- 課題内容 -
糖尿病の抜粋のうち、「糖尿病になると高まる合併症の危険性」から始まり「や治療を行うことが大切です。」で終わる部分を一字も変えずに書き写してください。

- 抜粋 -
--------

糖尿病はどのように治療する?入院の可能性もある?

糖尿病
糖尿病はどのように治療する?入院の可能性もある?

日本人は糖尿病になりやすい?

毎日の食事で糖質(炭水化物)を摂取すると、その糖質が分解されてブドウ糖になります。ブドウ糖は血液内に入って血糖となり、筋肉や肝臓などへ取り込まれてエネルギーとして消費されます。こうした過程を経て消費される血糖を、筋肉や肝臓などに取り入れる際に重要な働きをしてくれるのがインスリンです。
インスリンは膵臓のランゲルハンス島で作られるホルモンで、血液によって全身に運ばれています。日本人はもともとこのインスリンの分泌が欧米人に比べて少なく、インスリン分泌が減少しやすいと言われています。インスリンの分泌が少ないと血糖値を十分に下げることができなくなるため、食後も高血糖の状態が続いてしまいます。こうした状態が続くと糖尿病を発症してしまいます。

糖尿病とその予備軍は6人に1人と言われるほどその数が増加しています。糖尿病を予防するためには健康管理に気をつけることが大切です。初期の糖尿病であれば食事療法や運動療法で血糖コントロールが可能ですが、コントロールをせずにそのまま進行が進むと薬物療法で治療をする必要が出てきます。

糖尿病になると高まる合併症の危険性

糖尿病は、放っておくとさまざまな合併症を発症してしまう可能性がある病気です。糖尿病になると、血糖値コントロールが十分にできなくなります。血糖値が高い状態が続くと血液の粘度が高くなり、血管に付着しやすくなります。細小血管の流れが悪くなると、視力が低下する網膜症、手足の痛みやしびれを感じる神経障害、透析が必要になる腎不全などを発症する可能性があります。また、血糖値の高い状態では動脈硬化が進みやすく、心筋梗塞や脳卒中などの重大な病気にかかる可能性も高くなります。早めに血糖コントロールや治療を行うことが大切です。

初期の糖尿病治療の基本は「食事療法」と「運動療法」

--------

- 提供エントリー -
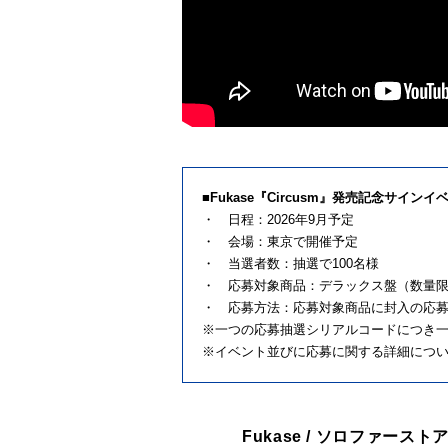
■Fukase『Circusm』発売記念サイン
・ 日程：2026年9月予定
・ 会場：東京で開催予定
・ 当選者数：抽選で100名様
・ 応募対象商品：デラックス盤（数量限定生産）
・ 応募方法：応募対象商品に封入の応
※一つの応募抽選シリアルコードにつき
※イベント並びに応募に関する詳細につ
Fukase / ソロファースト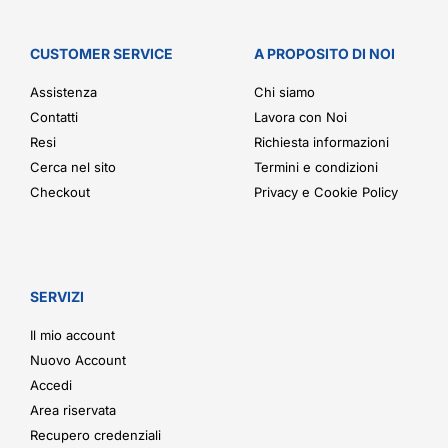
CUSTOMER SERVICE
A PROPOSITO DI NOI
Assistenza
Chi siamo
Contatti
Lavora con Noi
Resi
Richiesta informazioni
Cerca nel sito
Termini e condizioni
Checkout
Privacy e Cookie Policy
SERVIZI
Il mio account
Nuovo Account
Accedi
Area riservata
Recupero credenziali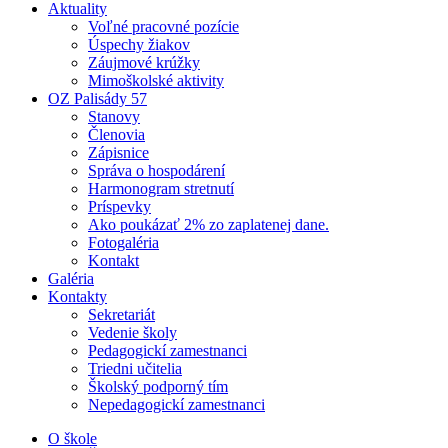
Aktuality
Voľné pracovné pozície
Úspechy žiakov
Záujmové krúžky
Mimoškolské aktivity
OZ Palisády 57
Stanovy
Členovia
Zápisnice
Správa o hospodárení
Harmonogram stretnutí
Príspevky
Ako poukázať 2% zo zaplatenej dane.
Fotogaléria
Kontakt
Galéria
Kontakty
Sekretariát
Vedenie školy
Pedagogickí zamestnanci
Triedni učitelia
Školský podporný tím
Nepedagogickí zamestnanci
O škole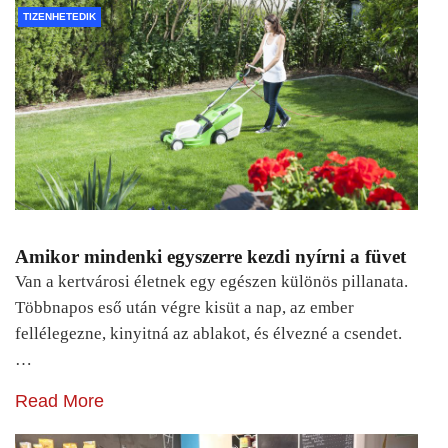
TIZENHETEDIK
Amikor mindenki egyszerre kezdi nyírni a füvet
Van a kertvárosi életnek egy egészen különös pillanata.
Többnapos eső után végre kisüt a nap, az ember
fellélegezne, kinyitná az ablakot, és élvezné a csendet.
…
Read More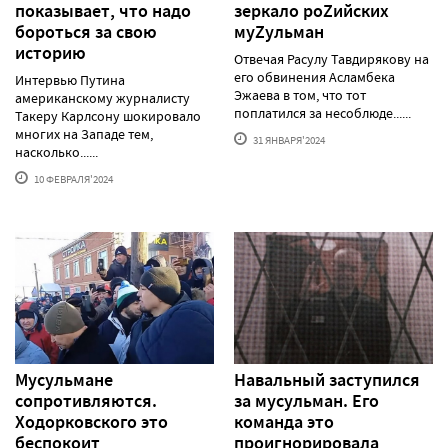
показывает, что надо
зеркало роZийских
бороться за свою
муZульман
историю
Отвечая Расулу Тавдирякову на
его обвинения Асламбека
Интервью Путина
Эжаева в том, что тот
американскому журналисту
поплатился за несоблюде......
Такеру Карлсону шокировало
многих на Западе тем,
31 ЯНВАРЯ'2024
насколько......
10 ФЕВРАЛЯ'2024
Мусульмане
Навальный заступился
сопротивляются.
за мусульман. Его
Ходорковского это
команда это
беспокоит
проигнорировала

--------

- 解答 -
糖尿病になると高まる合併症の危険性

糖尿病は、放っておくとさまざまな合併症を発症してしまう可能性がある病気です。糖尿病になると、血糖値コントロールが十分にできなくなります。血糖値が高い状態が続くと血液の粘度が高くなり、血管に付着しやすくなります。細小血管の流れが悪くなると、視力が低下する網膜症、手足の痛みやしびれを感じる神経障害、透析が必要になる腎不全などを発症する可能性があります。また、血糖値の高い状態では動脈硬化が進みやすく、心筋梗塞や脳卒中などの重大な病気にかかる可能性も高くなります。早めに血糖コントロールや治療を行うことが大切です。